• [Exercise aim] Below are the entries. Set down exactly the line containing "Bounding box of the palm tree at (8, 185)?" and each line after it.

═════ Dataset records ═════

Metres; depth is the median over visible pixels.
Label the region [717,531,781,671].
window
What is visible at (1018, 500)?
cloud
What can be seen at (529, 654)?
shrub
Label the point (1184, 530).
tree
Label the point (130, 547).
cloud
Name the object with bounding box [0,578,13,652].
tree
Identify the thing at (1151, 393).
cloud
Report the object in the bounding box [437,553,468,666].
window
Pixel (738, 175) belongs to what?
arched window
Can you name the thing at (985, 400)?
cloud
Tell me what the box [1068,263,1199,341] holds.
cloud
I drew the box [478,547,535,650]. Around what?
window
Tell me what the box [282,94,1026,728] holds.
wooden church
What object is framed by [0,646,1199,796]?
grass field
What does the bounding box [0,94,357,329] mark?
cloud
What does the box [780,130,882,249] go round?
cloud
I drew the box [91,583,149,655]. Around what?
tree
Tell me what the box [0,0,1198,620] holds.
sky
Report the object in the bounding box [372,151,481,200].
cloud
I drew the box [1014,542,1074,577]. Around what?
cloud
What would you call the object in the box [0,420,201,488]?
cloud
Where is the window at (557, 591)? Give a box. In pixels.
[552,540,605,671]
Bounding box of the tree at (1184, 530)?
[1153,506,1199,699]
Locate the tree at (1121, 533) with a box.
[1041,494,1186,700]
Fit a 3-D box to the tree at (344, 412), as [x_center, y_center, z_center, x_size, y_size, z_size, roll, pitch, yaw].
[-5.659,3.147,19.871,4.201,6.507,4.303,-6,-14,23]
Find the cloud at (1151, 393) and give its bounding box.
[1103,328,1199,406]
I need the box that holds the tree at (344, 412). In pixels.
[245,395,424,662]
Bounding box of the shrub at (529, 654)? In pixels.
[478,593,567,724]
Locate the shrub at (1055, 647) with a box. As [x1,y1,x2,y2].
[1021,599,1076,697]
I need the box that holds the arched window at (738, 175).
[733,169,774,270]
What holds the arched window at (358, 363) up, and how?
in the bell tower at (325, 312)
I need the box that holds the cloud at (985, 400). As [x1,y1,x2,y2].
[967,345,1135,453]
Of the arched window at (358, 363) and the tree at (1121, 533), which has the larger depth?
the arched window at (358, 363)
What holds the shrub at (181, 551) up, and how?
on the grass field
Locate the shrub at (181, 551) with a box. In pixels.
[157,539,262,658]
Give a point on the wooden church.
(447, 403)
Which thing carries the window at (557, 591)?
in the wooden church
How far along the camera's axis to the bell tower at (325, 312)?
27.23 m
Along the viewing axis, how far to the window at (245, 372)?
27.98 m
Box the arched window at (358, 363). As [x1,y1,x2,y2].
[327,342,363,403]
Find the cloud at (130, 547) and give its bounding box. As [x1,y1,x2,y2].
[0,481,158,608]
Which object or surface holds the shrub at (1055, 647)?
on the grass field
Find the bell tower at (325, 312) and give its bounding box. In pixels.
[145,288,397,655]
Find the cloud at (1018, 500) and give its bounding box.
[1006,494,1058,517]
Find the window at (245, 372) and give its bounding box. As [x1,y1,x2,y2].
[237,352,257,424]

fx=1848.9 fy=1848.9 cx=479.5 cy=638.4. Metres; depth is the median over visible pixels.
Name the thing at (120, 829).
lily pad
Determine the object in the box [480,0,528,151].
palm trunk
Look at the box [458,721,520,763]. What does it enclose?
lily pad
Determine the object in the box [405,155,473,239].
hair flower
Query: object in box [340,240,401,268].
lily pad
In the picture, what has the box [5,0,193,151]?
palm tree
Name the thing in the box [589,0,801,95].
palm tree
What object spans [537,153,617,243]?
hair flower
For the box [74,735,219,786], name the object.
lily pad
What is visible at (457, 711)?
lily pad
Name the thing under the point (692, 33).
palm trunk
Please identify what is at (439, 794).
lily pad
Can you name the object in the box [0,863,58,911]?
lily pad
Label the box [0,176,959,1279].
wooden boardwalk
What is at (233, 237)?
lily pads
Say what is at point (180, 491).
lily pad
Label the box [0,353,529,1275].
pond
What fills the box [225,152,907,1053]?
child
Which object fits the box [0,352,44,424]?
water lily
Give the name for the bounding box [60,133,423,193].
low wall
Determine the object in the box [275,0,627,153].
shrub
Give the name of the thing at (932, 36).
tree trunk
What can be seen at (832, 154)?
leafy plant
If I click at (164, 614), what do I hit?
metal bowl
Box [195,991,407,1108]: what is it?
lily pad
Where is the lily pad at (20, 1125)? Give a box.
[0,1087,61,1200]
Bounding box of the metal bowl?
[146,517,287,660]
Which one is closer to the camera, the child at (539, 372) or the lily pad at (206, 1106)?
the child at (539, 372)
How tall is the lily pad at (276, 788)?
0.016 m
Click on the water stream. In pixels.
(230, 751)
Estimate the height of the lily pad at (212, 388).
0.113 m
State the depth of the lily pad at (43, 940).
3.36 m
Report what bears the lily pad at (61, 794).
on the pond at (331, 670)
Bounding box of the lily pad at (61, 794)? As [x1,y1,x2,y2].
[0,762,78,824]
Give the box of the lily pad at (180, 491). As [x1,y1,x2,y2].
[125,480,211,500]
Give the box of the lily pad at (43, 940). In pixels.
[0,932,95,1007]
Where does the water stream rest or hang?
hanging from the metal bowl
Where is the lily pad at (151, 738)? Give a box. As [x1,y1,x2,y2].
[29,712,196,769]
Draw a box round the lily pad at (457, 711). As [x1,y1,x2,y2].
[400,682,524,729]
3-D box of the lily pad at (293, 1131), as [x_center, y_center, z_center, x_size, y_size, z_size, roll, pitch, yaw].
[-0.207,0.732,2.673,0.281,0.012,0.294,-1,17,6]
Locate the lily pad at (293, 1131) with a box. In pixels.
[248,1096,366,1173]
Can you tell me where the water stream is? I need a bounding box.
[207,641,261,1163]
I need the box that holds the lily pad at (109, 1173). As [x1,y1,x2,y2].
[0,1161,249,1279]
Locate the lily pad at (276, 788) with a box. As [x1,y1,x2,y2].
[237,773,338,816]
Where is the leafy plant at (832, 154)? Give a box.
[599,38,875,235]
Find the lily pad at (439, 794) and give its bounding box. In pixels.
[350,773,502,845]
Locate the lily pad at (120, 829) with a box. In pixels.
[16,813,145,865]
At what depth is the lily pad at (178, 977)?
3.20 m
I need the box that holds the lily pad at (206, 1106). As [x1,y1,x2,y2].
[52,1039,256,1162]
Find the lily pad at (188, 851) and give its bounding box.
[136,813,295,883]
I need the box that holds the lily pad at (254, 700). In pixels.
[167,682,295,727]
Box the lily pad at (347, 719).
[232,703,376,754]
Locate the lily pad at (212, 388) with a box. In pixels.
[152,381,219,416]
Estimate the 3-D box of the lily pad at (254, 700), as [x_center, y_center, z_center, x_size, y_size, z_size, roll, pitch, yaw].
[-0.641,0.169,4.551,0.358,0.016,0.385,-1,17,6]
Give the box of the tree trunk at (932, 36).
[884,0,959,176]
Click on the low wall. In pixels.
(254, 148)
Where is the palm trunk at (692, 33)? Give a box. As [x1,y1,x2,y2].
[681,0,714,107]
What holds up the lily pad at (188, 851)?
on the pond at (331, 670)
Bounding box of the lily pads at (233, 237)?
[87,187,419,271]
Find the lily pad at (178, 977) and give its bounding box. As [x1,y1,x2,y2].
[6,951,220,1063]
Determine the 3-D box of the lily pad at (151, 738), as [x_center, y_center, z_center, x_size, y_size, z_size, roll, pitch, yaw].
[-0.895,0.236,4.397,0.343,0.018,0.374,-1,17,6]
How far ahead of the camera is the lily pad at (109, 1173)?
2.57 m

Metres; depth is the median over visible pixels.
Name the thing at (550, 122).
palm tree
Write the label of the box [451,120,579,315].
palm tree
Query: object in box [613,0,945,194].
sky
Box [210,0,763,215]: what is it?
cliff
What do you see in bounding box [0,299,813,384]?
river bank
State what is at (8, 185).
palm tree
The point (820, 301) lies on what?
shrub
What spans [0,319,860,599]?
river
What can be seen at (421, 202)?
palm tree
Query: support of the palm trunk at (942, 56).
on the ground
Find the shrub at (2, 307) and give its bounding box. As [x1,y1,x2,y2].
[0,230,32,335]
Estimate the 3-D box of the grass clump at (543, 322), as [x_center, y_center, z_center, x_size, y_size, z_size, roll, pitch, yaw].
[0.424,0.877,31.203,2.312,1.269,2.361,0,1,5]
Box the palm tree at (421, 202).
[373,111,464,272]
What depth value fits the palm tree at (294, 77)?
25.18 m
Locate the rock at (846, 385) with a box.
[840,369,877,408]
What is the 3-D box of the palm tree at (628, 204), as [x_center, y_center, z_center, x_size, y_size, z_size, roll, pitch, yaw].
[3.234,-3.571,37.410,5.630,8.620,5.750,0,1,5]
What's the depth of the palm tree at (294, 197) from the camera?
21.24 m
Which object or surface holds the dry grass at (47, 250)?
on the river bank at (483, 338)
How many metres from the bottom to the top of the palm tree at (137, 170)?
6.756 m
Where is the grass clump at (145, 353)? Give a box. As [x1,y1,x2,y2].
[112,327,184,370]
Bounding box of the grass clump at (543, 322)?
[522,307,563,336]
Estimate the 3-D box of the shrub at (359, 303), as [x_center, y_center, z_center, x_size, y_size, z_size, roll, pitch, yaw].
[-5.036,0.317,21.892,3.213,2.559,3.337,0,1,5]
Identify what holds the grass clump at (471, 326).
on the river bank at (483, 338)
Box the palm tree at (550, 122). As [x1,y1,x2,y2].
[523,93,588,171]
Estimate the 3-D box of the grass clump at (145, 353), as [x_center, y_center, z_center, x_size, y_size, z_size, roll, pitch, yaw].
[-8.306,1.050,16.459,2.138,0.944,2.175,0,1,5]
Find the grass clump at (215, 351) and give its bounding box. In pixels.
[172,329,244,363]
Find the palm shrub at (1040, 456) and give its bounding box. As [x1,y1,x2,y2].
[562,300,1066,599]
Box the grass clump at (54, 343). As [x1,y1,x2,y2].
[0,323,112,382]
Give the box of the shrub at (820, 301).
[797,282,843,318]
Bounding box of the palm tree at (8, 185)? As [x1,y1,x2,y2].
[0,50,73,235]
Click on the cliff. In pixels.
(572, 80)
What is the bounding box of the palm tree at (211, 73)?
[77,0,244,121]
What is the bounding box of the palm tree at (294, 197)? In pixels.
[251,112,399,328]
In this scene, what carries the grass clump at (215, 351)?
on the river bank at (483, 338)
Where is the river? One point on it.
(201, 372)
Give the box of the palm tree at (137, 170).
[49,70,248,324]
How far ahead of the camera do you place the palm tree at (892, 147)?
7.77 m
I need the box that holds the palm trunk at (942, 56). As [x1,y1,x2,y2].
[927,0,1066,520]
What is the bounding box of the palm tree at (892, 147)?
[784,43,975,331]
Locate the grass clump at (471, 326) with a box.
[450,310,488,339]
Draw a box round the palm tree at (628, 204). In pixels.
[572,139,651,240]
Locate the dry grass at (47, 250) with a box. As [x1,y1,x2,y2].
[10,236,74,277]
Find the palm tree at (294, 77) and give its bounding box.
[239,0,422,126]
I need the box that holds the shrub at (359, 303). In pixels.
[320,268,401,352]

═════

• [Result]
Bounding box of the palm tree at (8, 185)? As [x1,y1,x2,y2].
[0,50,73,235]
Click on the cliff. In pixels.
(572, 80)
What is the bounding box of the palm tree at (211, 73)?
[77,0,244,121]
What is the bounding box of the palm tree at (294, 197)? In pixels.
[251,112,399,328]
In this scene, what carries the grass clump at (215, 351)?
on the river bank at (483, 338)
Where is the river? One point on it.
(201, 372)
Give the box of the palm tree at (137, 170).
[49,70,248,324]
How far ahead of the camera do you place the palm tree at (892, 147)?
7.77 m
I need the box that holds the palm trunk at (942, 56). As [x1,y1,x2,y2].
[927,0,1066,520]
What is the bounding box of the palm tree at (892, 147)?
[784,43,975,331]
Locate the grass clump at (471, 326) with a box.
[450,310,488,339]
Draw a box round the palm tree at (628, 204). In pixels.
[572,139,651,240]
Locate the dry grass at (47, 250) with a box. As [x1,y1,x2,y2].
[10,236,74,277]
Find the palm tree at (294, 77) and give its bounding box.
[239,0,422,126]
I need the box that holds the shrub at (359, 303). In pixels.
[320,268,401,352]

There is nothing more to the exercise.